Required task:
Rewrite the entries below, replacing each "history" with "edit log" and keeping every other part unchanged.

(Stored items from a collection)
* start *

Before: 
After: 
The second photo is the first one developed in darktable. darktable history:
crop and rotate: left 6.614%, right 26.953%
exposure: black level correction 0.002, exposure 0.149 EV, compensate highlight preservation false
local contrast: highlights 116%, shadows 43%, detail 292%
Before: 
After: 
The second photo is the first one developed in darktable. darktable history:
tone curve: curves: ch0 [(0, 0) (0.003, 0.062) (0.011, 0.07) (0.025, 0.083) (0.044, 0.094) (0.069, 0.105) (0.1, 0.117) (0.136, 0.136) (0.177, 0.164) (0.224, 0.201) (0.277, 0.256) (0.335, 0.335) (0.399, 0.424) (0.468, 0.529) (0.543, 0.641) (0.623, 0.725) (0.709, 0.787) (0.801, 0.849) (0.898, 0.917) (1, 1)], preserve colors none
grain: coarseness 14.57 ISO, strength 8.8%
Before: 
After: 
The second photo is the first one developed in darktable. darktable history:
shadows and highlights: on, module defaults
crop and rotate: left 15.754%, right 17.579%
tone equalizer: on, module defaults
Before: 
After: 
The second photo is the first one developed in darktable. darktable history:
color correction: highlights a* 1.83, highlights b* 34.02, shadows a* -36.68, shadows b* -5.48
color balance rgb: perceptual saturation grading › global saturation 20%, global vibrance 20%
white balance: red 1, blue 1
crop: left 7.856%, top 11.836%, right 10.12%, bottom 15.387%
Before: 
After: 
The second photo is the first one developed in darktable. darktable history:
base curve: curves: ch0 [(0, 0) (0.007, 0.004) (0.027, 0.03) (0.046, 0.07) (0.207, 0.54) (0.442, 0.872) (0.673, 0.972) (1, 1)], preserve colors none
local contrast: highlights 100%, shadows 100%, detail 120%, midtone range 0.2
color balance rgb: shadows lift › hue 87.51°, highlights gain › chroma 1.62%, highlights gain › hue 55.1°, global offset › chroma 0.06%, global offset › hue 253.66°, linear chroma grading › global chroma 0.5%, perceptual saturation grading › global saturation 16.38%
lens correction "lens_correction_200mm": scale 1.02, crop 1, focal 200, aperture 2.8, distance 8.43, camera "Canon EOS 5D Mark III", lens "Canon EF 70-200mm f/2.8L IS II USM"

* end *

Exercise result:
Before: 
After: 
The second photo is the first one developed in darktable. darktable edit log:
crop and rotate: left 6.614%, right 26.953%
exposure: black level correction 0.002, exposure 0.149 EV, compensate highlight preservation false
local contrast: highlights 116%, shadows 43%, detail 292%
Before: 
After: 
The second photo is the first one developed in darktable. darktable edit log:
tone curve: curves: ch0 [(0, 0) (0.003, 0.062) (0.011, 0.07) (0.025, 0.083) (0.044, 0.094) (0.069, 0.105) (0.1, 0.117) (0.136, 0.136) (0.177, 0.164) (0.224, 0.201) (0.277, 0.256) (0.335, 0.335) (0.399, 0.424) (0.468, 0.529) (0.543, 0.641) (0.623, 0.725) (0.709, 0.787) (0.801, 0.849) (0.898, 0.917) (1, 1)], preserve colors none
grain: coarseness 14.57 ISO, strength 8.8%
Before: 
After: 
The second photo is the first one developed in darktable. darktable edit log:
shadows and highlights: on, module defaults
crop and rotate: left 15.754%, right 17.579%
tone equalizer: on, module defaults
Before: 
After: 
The second photo is the first one developed in darktable. darktable edit log:
color correction: highlights a* 1.83, highlights b* 34.02, shadows a* -36.68, shadows b* -5.48
color balance rgb: perceptual saturation grading › global saturation 20%, global vibrance 20%
white balance: red 1, blue 1
crop: left 7.856%, top 11.836%, right 10.12%, bottom 15.387%
Before: 
After: 
The second photo is the first one developed in darktable. darktable edit log:
base curve: curves: ch0 [(0, 0) (0.007, 0.004) (0.027, 0.03) (0.046, 0.07) (0.207, 0.54) (0.442, 0.872) (0.673, 0.972) (1, 1)], preserve colors none
local contrast: highlights 100%, shadows 100%, detail 120%, midtone range 0.2
color balance rgb: shadows lift › hue 87.51°, highlights gain › chroma 1.62%, highlights gain › hue 55.1°, global offset › chroma 0.06%, global offset › hue 253.66°, linear chroma grading › global chroma 0.5%, perceptual saturation grading › global saturation 16.38%
lens correction "lens_correction_200mm": scale 1.02, crop 1, focal 200, aperture 2.8, distance 8.43, camera "Canon EOS 5D Mark III", lens "Canon EF 70-200mm f/2.8L IS II USM"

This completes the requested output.